There is no test for vitamin K2 deficiency, but you can get an idea of whether or not you may be lacking in this critical nutrient simply by assessing your diet and lifestyle. If you have osteoporosis, heart disease or diabetes, then you’re likely deficient in vitamin K2 as these conditions are all associated with K2 deficiency. If you do not have any of those health conditions, but do NOT regularly eat high amounts of the following foods, then your likelihood of being vitamin K2 deficient is still very high:
- Grass-fed organic animal products (i.e. eggs, butter, dairy)

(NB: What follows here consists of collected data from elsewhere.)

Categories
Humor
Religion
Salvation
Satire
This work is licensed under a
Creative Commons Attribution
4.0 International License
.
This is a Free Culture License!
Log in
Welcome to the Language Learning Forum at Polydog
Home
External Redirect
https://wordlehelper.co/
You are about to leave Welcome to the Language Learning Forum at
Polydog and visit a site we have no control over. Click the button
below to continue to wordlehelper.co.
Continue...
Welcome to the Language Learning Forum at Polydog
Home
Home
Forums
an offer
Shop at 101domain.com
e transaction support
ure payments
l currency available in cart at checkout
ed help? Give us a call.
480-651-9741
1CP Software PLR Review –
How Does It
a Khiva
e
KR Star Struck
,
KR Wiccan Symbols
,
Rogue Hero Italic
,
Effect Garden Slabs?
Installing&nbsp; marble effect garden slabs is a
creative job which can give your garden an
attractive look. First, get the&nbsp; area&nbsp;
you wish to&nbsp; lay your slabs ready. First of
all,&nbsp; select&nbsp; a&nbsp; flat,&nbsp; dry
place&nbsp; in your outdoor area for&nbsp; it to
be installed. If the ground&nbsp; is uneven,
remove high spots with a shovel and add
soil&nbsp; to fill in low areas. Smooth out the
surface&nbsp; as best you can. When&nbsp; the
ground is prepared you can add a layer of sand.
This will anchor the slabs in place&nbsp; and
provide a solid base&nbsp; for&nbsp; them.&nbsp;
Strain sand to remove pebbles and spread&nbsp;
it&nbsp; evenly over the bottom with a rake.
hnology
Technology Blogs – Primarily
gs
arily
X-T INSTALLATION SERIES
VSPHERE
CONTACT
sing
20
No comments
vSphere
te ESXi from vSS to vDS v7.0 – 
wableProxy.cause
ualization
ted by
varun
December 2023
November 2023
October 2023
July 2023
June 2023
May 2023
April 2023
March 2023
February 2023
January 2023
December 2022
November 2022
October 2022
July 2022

- Certain fermented foods such as natto, or vegetables fermented using a starter culture of vitamin K2-producing bacteria. Please note that most fermented vegetables are not really high in vitamin K2 and come in at about 50 mcg per serving. However, if specific starter cultures are used they can have ten times as much, or 500 mcg per serving.
- Goose liver pâté
- Certain cheeses such as Brie and Gouda (these two are particularly high in K2, containing about 75 mcg per ounce). While cheese from grass-fed milk would be an added boon, it’s not necessary for the cheese to be grass-fed because the K2 is not derived from the milk itself; it’s derived from the bacteria in the cheese. So what’s important is how the cheese was made.
Fermented vegetables, which supply beneficial bacteria to your gut, can also be a great source of vitamin K if you ferment your own using the proper starter culture. We recently had samples of high-quality fermented organic vegetables made with our specific starter culture tested, and were shocked to discover that not only does a typical serving of about two to three ounces contain about 10 trillion beneficial bacteria, but it also contained 500 mcg of vitamin K2.
Note that not every strain of bacteria makes K2. For example, most yoghurt has almost no vitamin K2. Certain types of cheeses are very high in K2, and others are not. It really depends on the specific bacteria. You can’t assume that any fermented food will be high in K2, but some fermented foods are very high in K2, such as natto. Others, such as miso and tempeh, are not.